I believe part of the result of this is that Christians are often stunted in their growth in the grace and knowledge of the Lord Jesus Christ (2 Pet. 3:18). And because their new nature as those who have been regenerated by the Spirit is not flourishing due to their fruitless attempts to keep their old self while putting on the new, they generally find themselves frustrated and even exasperated.

This frustration and exasperation causes confusion, which breeds fear, which breeds anger or timidity. This anger or timidity in turn causes all manner of friction between brothers and sisters in Christ in the church. We begin to treat one another from within a disposition of fear rather than of faith, resulting in a lack of trust in one another. This lack of trust in each other is grounded ultimately in a lack of trust in and dependence on God.

Wholehearted Devotion

This analysis brings me back to the beginning. People who live by principle are not half-hearted. They throw full-throated support behind one set of principles and intend not only to live by them but also to die by them. They are governed by faith, whatever the object of that faith may be, and not fear.

Leaving aside the wrong objects of faith, what about the Christian? Should not the Christian of all people live by principle rather than convenience? Of course he should. There is no category in the Bible for halfhearted devotion, yet Christians often live like there is; so when another Christian assumes total devotion with all the entailing emotion they are surprised and confounded.

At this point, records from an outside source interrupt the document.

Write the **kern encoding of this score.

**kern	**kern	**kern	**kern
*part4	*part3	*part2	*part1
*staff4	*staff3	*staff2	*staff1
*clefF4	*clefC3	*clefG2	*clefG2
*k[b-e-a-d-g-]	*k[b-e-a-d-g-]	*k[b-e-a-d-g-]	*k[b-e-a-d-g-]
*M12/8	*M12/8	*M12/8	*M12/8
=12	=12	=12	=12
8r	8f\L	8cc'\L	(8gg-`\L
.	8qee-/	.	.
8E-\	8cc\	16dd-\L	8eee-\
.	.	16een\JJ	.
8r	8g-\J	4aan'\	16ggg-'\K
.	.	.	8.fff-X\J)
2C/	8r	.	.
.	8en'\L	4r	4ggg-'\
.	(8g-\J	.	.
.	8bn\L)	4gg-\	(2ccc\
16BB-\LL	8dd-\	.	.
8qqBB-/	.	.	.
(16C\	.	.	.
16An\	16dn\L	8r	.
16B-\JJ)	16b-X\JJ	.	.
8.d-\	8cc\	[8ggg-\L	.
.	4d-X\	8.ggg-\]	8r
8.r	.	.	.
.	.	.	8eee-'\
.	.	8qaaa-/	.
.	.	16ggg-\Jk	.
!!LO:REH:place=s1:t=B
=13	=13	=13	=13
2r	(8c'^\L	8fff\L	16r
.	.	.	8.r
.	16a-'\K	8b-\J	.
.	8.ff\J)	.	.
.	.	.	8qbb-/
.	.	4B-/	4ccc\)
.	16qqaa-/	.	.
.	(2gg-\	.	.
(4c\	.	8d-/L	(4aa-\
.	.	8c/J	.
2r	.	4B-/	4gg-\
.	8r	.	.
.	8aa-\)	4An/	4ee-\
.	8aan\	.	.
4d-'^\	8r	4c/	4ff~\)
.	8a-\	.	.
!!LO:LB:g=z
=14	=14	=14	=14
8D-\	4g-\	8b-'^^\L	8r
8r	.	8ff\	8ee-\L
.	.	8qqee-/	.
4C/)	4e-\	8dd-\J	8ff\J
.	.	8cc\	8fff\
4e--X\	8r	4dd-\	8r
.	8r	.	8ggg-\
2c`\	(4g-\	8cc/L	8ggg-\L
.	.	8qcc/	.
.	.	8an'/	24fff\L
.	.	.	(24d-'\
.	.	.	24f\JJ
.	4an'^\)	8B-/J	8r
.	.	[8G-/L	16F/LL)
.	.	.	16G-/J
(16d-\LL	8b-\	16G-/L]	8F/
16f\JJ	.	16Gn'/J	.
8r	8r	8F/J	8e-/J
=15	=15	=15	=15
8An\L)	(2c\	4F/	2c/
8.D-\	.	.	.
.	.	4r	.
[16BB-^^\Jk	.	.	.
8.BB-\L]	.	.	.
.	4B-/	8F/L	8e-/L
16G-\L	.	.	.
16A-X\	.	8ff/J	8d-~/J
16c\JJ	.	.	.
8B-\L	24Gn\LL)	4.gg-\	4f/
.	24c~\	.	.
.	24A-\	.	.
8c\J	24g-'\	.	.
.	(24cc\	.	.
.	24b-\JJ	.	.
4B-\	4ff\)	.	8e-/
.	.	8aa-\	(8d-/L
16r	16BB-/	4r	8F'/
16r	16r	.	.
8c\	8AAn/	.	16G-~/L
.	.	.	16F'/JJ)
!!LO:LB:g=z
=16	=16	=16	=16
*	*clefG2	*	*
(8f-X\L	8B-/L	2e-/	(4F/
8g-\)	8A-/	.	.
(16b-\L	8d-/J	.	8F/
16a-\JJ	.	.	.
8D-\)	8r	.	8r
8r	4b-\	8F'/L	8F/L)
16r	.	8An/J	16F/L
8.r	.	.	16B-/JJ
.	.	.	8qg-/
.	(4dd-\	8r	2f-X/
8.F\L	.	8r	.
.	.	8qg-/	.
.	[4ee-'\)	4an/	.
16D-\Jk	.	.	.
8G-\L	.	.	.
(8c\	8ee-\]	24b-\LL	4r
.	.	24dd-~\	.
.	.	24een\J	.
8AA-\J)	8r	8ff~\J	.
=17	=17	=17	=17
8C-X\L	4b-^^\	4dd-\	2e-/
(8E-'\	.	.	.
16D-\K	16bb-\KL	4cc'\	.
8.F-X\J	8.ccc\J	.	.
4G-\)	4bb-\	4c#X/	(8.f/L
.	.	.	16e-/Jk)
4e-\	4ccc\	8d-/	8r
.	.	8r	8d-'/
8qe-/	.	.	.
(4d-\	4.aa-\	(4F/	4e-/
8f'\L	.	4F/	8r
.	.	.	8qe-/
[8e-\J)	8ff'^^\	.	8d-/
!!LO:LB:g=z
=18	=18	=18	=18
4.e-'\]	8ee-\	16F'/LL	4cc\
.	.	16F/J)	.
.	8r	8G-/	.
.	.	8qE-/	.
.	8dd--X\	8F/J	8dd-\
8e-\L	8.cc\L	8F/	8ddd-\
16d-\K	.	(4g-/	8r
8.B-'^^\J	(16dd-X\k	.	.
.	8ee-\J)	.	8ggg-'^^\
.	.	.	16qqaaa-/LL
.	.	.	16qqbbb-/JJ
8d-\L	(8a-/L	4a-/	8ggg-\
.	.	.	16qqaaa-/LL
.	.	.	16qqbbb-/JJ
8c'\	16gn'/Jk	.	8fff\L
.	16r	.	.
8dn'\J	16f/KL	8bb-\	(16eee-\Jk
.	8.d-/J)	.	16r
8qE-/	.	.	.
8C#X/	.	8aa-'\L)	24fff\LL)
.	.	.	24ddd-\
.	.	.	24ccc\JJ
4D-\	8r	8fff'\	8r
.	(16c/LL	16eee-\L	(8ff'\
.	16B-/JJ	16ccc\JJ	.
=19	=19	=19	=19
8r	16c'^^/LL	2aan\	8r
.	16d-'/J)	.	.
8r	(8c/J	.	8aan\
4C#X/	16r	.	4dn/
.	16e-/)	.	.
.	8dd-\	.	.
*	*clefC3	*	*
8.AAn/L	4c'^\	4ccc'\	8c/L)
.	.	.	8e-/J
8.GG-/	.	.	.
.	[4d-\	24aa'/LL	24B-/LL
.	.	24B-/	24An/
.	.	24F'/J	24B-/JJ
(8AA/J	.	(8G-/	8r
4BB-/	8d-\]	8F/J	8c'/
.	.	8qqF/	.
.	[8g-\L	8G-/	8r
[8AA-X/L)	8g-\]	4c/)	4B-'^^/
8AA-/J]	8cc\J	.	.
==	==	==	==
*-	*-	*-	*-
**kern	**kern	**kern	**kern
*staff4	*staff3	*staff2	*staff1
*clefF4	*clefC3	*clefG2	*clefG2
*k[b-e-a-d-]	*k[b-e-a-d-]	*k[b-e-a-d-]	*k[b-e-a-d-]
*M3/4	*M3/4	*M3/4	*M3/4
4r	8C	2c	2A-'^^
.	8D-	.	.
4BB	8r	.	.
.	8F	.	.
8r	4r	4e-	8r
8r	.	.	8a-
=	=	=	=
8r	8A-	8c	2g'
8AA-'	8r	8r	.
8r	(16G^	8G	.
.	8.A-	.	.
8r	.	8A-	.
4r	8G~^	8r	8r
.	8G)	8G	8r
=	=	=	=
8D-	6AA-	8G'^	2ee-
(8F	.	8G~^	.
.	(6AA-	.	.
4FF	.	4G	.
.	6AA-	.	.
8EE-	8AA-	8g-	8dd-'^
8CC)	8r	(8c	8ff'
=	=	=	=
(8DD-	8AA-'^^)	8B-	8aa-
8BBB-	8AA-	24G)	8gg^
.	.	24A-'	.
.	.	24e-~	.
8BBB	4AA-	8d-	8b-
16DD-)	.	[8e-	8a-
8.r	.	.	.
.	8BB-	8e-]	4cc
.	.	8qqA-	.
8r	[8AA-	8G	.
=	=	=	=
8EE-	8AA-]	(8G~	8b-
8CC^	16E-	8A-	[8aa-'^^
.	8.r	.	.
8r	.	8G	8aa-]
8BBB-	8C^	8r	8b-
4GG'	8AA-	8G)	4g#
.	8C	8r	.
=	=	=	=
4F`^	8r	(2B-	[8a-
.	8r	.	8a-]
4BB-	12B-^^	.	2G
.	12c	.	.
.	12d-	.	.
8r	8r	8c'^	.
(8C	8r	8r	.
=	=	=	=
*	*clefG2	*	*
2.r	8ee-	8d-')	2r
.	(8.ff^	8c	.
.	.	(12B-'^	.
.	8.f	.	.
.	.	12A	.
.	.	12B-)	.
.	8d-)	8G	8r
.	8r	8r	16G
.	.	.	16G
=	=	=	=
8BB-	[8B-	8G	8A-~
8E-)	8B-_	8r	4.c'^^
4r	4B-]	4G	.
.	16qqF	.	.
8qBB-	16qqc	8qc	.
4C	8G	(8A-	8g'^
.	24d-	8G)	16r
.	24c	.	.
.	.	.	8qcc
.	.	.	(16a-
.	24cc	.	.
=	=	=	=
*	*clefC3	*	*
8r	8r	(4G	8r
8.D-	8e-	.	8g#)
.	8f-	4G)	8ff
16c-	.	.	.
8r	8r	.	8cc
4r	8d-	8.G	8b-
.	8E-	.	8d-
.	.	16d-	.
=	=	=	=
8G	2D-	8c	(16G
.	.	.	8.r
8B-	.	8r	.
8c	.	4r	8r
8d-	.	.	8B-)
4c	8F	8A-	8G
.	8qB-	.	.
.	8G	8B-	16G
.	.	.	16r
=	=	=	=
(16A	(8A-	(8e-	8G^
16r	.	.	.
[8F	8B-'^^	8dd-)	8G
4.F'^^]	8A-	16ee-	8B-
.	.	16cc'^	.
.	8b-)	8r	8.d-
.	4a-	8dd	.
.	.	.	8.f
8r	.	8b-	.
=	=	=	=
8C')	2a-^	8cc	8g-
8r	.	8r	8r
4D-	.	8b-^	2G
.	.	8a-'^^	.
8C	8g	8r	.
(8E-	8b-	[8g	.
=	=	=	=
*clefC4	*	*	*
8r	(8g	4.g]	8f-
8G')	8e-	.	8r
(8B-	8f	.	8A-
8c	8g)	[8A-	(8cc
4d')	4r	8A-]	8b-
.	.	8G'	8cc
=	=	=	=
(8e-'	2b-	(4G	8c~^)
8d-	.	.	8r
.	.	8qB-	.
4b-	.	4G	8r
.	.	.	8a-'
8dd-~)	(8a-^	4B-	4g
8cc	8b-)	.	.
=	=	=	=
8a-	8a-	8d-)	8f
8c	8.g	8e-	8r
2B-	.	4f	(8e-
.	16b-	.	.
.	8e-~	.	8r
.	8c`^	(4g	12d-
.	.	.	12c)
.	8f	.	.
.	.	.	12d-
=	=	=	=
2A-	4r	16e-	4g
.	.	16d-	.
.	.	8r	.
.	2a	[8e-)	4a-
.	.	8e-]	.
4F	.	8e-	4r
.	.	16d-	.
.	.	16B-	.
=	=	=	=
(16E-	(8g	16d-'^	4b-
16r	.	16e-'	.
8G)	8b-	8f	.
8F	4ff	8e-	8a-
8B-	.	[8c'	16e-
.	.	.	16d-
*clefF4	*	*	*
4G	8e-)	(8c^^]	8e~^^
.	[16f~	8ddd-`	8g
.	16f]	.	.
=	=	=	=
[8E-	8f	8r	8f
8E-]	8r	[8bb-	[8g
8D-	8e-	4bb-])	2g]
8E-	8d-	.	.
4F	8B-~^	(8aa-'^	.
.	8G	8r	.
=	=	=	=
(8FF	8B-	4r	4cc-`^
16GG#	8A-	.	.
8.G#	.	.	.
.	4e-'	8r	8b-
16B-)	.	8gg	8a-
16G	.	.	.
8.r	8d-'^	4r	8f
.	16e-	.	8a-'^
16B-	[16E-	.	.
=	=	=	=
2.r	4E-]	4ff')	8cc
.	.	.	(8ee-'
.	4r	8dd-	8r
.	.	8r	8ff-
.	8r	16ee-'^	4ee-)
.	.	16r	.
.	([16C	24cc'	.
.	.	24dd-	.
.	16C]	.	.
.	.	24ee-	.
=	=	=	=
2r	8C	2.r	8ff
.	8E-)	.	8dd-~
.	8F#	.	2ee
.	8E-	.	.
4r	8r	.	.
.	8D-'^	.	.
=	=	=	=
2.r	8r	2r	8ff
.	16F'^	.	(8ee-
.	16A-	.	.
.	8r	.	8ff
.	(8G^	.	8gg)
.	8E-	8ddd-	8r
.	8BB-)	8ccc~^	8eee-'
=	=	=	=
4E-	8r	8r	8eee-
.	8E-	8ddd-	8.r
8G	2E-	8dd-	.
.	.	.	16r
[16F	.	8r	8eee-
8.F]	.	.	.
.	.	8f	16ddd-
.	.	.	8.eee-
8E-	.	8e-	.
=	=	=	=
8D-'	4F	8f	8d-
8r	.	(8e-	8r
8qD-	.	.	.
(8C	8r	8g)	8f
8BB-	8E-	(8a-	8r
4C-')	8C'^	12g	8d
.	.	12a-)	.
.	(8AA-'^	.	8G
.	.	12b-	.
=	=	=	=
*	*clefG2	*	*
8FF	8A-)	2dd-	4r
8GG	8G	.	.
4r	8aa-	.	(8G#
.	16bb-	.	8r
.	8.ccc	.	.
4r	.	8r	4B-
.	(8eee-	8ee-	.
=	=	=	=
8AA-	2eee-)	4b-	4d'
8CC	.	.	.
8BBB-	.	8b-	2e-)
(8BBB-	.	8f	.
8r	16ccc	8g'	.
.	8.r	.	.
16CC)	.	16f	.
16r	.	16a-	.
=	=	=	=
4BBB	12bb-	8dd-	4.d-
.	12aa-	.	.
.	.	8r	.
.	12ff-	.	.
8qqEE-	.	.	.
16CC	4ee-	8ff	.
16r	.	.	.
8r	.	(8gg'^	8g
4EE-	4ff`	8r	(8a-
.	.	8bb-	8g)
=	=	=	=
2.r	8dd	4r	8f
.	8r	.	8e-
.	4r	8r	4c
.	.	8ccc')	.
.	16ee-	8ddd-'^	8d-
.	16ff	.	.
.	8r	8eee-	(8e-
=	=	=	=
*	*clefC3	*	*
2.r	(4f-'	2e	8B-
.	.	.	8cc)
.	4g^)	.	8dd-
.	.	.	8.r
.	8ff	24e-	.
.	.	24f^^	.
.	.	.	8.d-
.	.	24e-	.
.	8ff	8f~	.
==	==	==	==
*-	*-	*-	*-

The love of God requires total commitment, not halfhearted commitment. Just consider Deuteronomy 6:5: "You shall love the LORD your God with all your heart and with all your soul and with all your might" (ESV). There is no category for multiple loves. There is one priority in life: love for God with all that we are for all that we can. God demands total devotion in all that we do. He is the singular priority that determines the shape and character of every aspect of our lives.

Psalm 119:139 says, "My zeal consumes me, because my foes forget your words" (ESV). Does our zeal consume us? Are we eaten up by a burning passion for the glory of God and the holiness without which no one will see him? Or is our zeal diminished because our passions are scattered like so many coals across too large an area?

If we want to be consumed by zeal for the LORD, we must consolidate our passions like coals before him. When coals are lumped together, the heat grows stronger and more intense. When scattered, they lose their heat more quickly. If we would live for God with all our hearts, we must make God the object of all our passion. Anything else will result in half-hearted living for God.